## Records shown
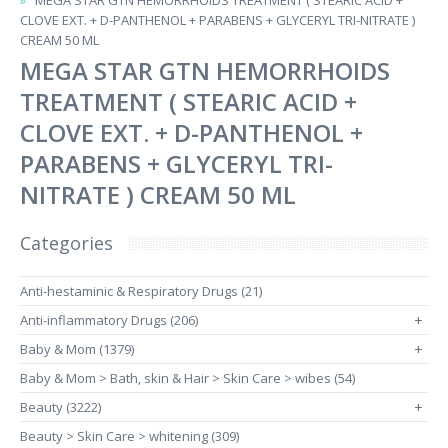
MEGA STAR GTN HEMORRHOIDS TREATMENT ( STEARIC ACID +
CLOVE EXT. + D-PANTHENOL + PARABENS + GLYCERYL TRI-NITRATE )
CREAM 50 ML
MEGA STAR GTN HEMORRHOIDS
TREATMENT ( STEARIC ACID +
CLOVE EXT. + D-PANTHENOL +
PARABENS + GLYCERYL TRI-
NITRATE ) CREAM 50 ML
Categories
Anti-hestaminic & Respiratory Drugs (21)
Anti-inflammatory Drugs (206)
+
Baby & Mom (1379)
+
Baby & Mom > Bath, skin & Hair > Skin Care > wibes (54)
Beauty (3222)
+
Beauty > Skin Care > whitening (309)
---
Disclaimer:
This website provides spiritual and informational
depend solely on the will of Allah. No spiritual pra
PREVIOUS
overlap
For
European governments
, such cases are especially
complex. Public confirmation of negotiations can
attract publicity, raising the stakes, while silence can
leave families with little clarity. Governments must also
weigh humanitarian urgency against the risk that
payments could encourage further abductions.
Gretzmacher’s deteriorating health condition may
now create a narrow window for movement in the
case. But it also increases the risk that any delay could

## What you need to do
Starting at the line above that contains "Anti-inflammatory Drugs (206)", repeat each line exactly up to and including the line that contains "Beauty > Skin Care > whitening (309)", and stop there.

## Solution for this problem
Anti-inflammatory Drugs (206)
+
Baby & Mom (1379)
+
Baby & Mom > Bath, skin & Hair > Skin Care > wibes (54)
Beauty (3222)
+
Beauty > Skin Care > whitening (309)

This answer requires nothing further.